1.A mass is moving in uniform circular motion under the effects of a centripetal force. If the force is doubled and the radius is cut in half, by what factor will the speed change?

V^2/R is doubled, since the force doubles..

If R is also halved, V stays the same.
That allows V^2/R to double.

Thanks

To determine how the speed will change when the force is doubled and the radius is halved, we need to consider the relationship between centripetal force, speed, and radius in uniform circular motion.

The centripetal force is given by the equation:

F = (mv^2) / r

where F is the centripetal force, m is the mass of the object, v is the speed, and r is the radius of the circular path.

Let's denote the initial values of the centripetal force, speed, and radius as F₁, v₁, and r₁. After the changes, the new values will be 2F₁, v₂, and r₂.

Since the force is doubled and the radius is halved, the new centripetal force becomes:

2F₁ = (m(v₂^2)) / (r₂/2)

From this equation, we can observe that the mass cancels out.

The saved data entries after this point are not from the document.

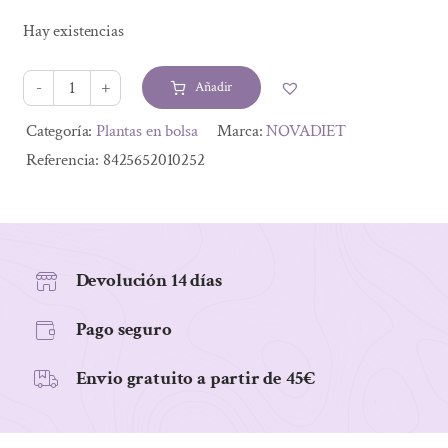
precio
precio
Hay existencias
original
actual
era:
es:
Añadir
1,90 €.
1,43 €.
ARTEMISA
50grs
Alternative:
Categoría:
Plantas en bolsa
Marca:
NOVADIET
cantidad
Referencia:
8425652010252
Devolución 14 días
Pago seguro
Envio gratuito a partir de 45€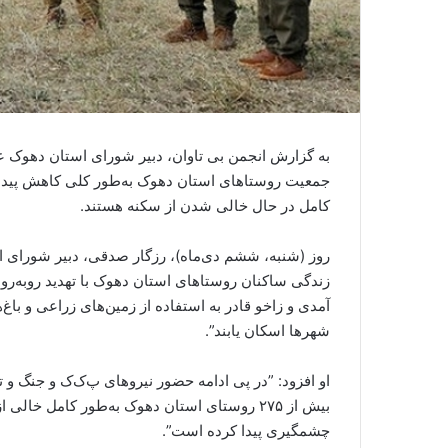
به گزارش انجمن بی تاوان، دبیر شورای استان دهوک ع
جمعیت روستاهای استان دهوک بەطور کلی کاهش پیدا 
کامل در حال خالی شدن از سکنە هستند.
روز (شنبە، ششم دی‌ماه)، رزگار صدقی، دبیر شورای ا
زندگی ساکنان روستاهای استان دهوک با تهدید روبەر
آمدی و زاخو قادر بە استفادە از زمین‌های زراعی و باغ‌ه
شهر‌ها اسکان یابند”.
او افزود: ”در پی ادامە حضور نیروهای پ‌ک‌ک و جنگ و ت
بیش از ٢٧۵ روستای استان دهوک بەطور کامل خ
چشمگیری پیدا کردە است”.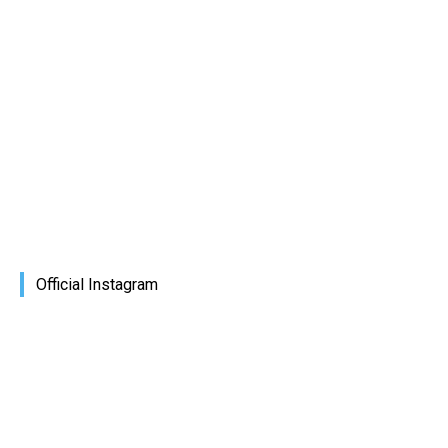
Official Instagram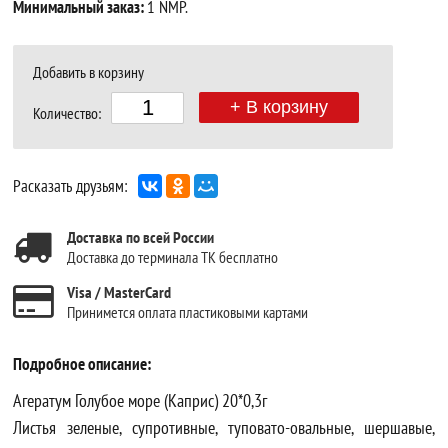
Минимальный заказ:
1 NMP.
Добавить в корзину
+ В корзину
Количество:
Расказать друзьям:
Доставка по всей России
Доставка до терминала ТК бесплатно
Visa / MasterCard
Принимется оплата пластиковыми картами
Подробное описание:
Агератум Голубое море (Каприс) 20*0,3г
Листья зеленые, супротивные, туповато-овальные, шершавые,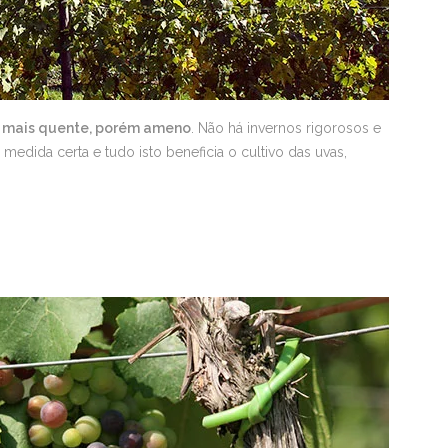
é
mais quente, porém ameno
. Não há invernos rigorosos e
medida certa e tudo isto beneficia o cultivo das uvas,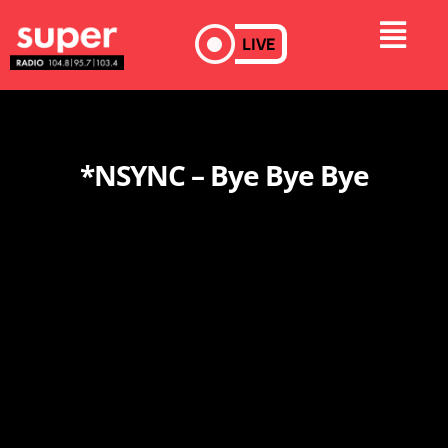
LIVE
*NSYNC – Bye Bye Bye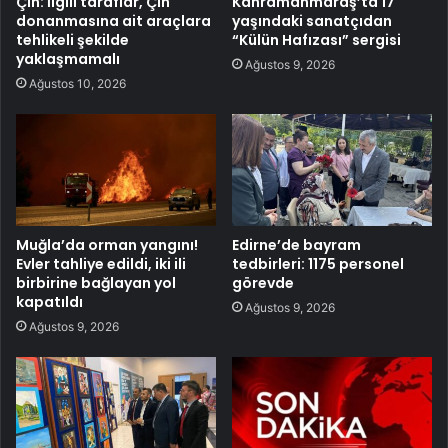
Çin: İlgili taraflar, Çin
Kahramanmaraş’ta 17
donanmasına ait araçlara
yaşındaki sanatçıdan
tehlikeli şekilde
“Külün Hafızası” sergisi
yaklaşmamalı
Ağustos 9, 2026
Ağustos 10, 2026
Muğla’da orman yangını!
Edirne’de bayram
Evler tahliye edildi, iki ili
tedbirleri: 1175 personel
birbirine bağlayan yol
görevde
kapatıldı
Ağustos 9, 2026
Ağustos 9, 2026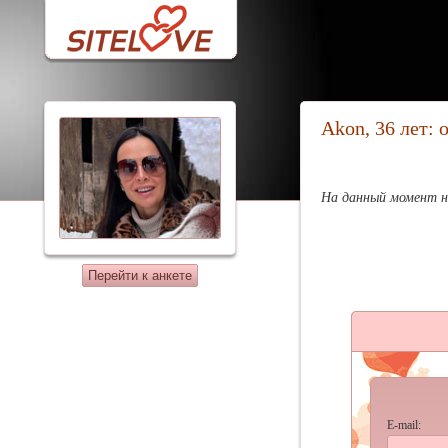
Akon, 36 лет:
На данный момент н
Перейти к анкете
E-mail: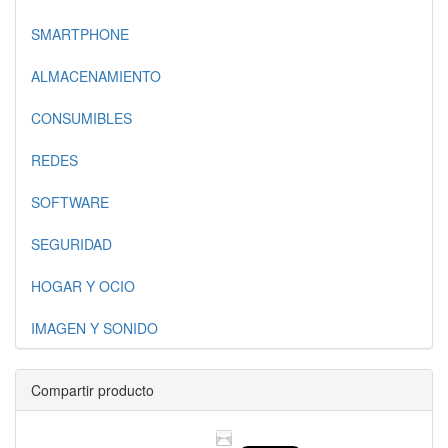
SMARTPHONE
ALMACENAMIENTO
CONSUMIBLES
REDES
SOFTWARE
SEGURIDAD
HOGAR Y OCIO
IMAGEN Y SONIDO
Compartir producto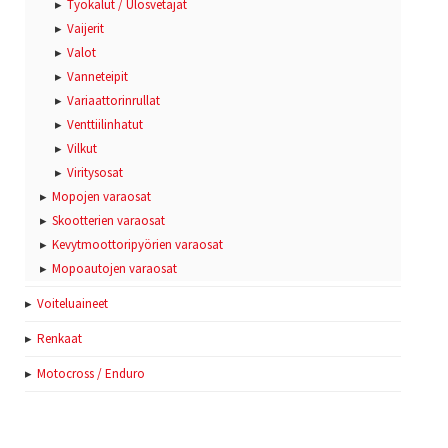
Työkalut / Ulosvetäjät
Vaijerit
Valot
Vanneteipit
Variaattorinrullat
Venttiilinhatut
Vilkut
Viritysosat
Mopojen varaosat
Skootterien varaosat
Kevytmoottoripyörien varaosat
Mopoautojen varaosat
Voiteluaineet
Renkaat
Motocross / Enduro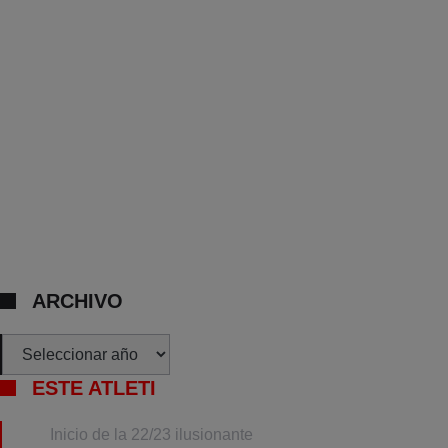
ARCHIVO
Archivos
ESTE ATLETI
Inicio de la 22/23 ilusionante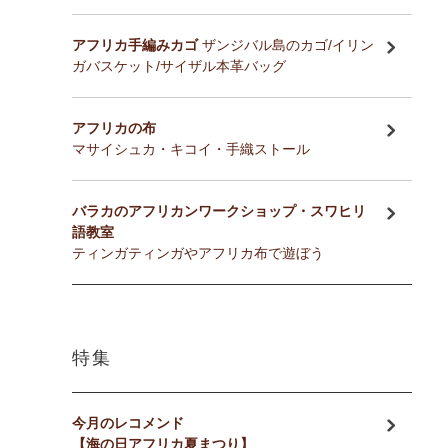
アフリカ手編みカゴ
ザンジバル島のカゴ/イリン
ガバスケット/サイザル本革バッグ
アフリカの布
マサイシュカ・キコイ・手織ストール
バラカのアフリカンワークショップ・スワヒリ
語教室
ティンガティンガやアフリカ布で遊ぼう
特集
今月のレコメンド
【海の日アフリカ夏まつり】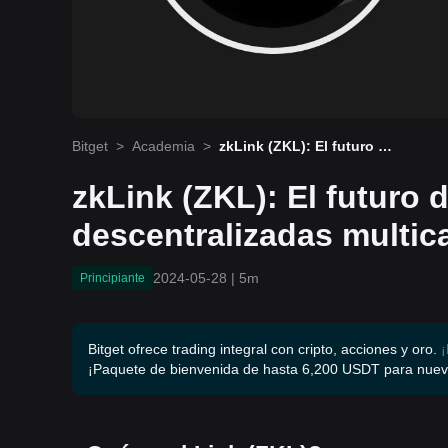
Bitget
>
Academia
>
zkLink (ZKL): El futuro de
las aplicaciones descentr
alizadas multicadena
zkLink (ZKL): El futuro 
descentralizadas multi
2024-05-28
|
5m
Principiante
Bitget ofrece trading integral con cripto, acciones y oro.
¡
¡Paquete de bienvenida de hasta 6,200 USDT para nuev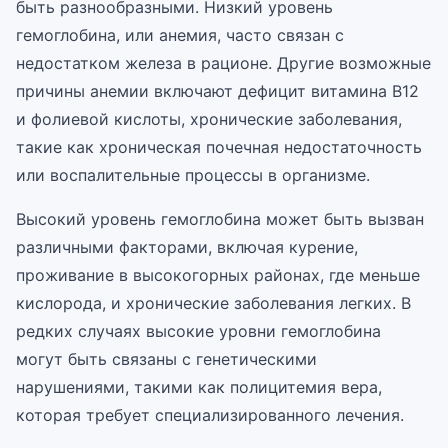
быть разнообразными. Низкий уровень
гемоглобина, или анемия, часто связан с
недостатком железа в рационе. Другие возможные
причины анемии включают дефицит витамина B12
и фолиевой кислоты, хронические заболевания,
такие как хроническая почечная недостаточность
или воспалительные процессы в организме.
Высокий уровень гемоглобина может быть вызван
различными факторами, включая курение,
проживание в высокогорных районах, где меньше
кислорода, и хронические заболевания легких. В
редких случаях высокие уровни гемоглобина
могут быть связаны с генетическими
нарушениями, такими как полицитемия вера,
которая требует специализированного лечения.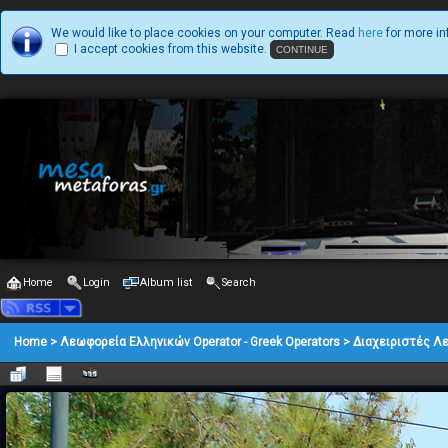
We would like to place cookies on your computer. Read
here
for more in
I accept cookies from this website.
Home
Login
Album list
Search
Home
>
Λεωφορεία Ελληνικών Operator - Greek Operators
>
Διαχειριστές Λ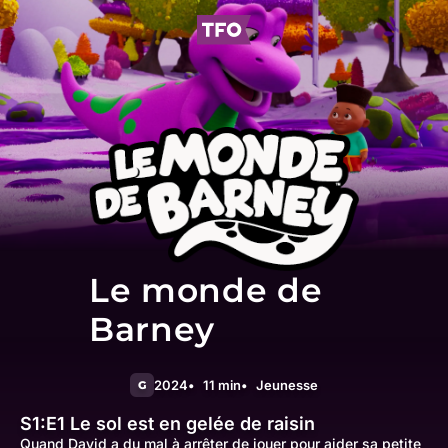
Le monde de
Barney
2024
11 min
Jeunesse
G
S1:E1
Le sol est en gelée de raisin
Quand David a du mal à arrêter de jouer pour aider sa petite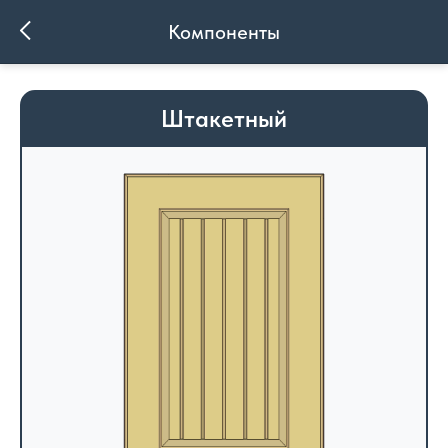
Компоненты
Штакетный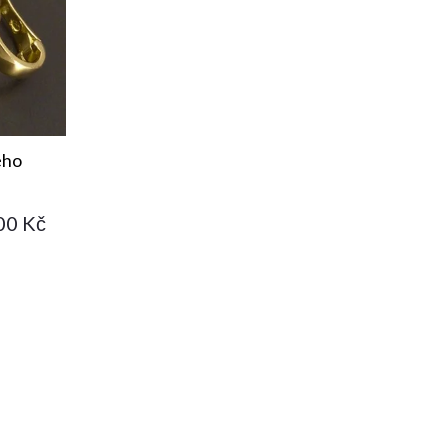
ého
00 Kč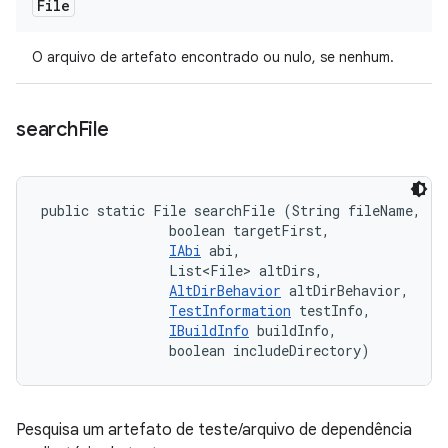
File
O arquivo de artefato encontrado ou nulo, se nenhum.
search
File
public static File searchFile (String fileName, 

                boolean targetFirst, 

IAbi
 abi, 

                List<File> altDirs, 

AltDirBehavior
 altDirBehavior, 

TestInformation
 testInfo, 

IBuildInfo
 buildInfo, 

                boolean includeDirectory)
Pesquisa um artefato de teste/arquivo de dependência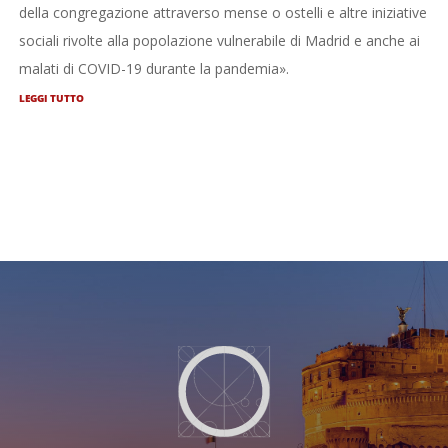
della congregazione attraverso mense o ostelli e altre iniziative
sociali rivolte alla popolazione vulnerabile di Madrid e anche ai
malati di COVID-19 durante la pandemia».
LEGGI TUTTO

Rearranging the equation, we have:

v₂^2 = 4F₁(r₂/2)

Next, we can express the initial speed in terms of the initial centripetal force and radius using the equation F₁ = (m(v₁^2)) / r₁:

v₁^2 = F₁(r₁/m)

The m's cancel out, and we can rewrite this as:

v₁^2 = F₁r₁

Now, let's divide the equation for v₂^2 by the equation for v₁^2:

(v₂^2) / (v₁^2) = (4F₁(r₂/2)) / F₁r₁

The F₁ term cancels out, resulting in:

(v₂^2) / (v₁^2) = 2(r₂ / r₁)

Taking the square root of both sides of the equation, we get:

v₂ / v₁ = √(2(r₂ / r₁))

Therefore, the speed will change by a factor of √(2(r₂ / r₁)).

Note: This factor depends on the ratio of the final radius to the initial radius, as indicated by (r₂ / r₁).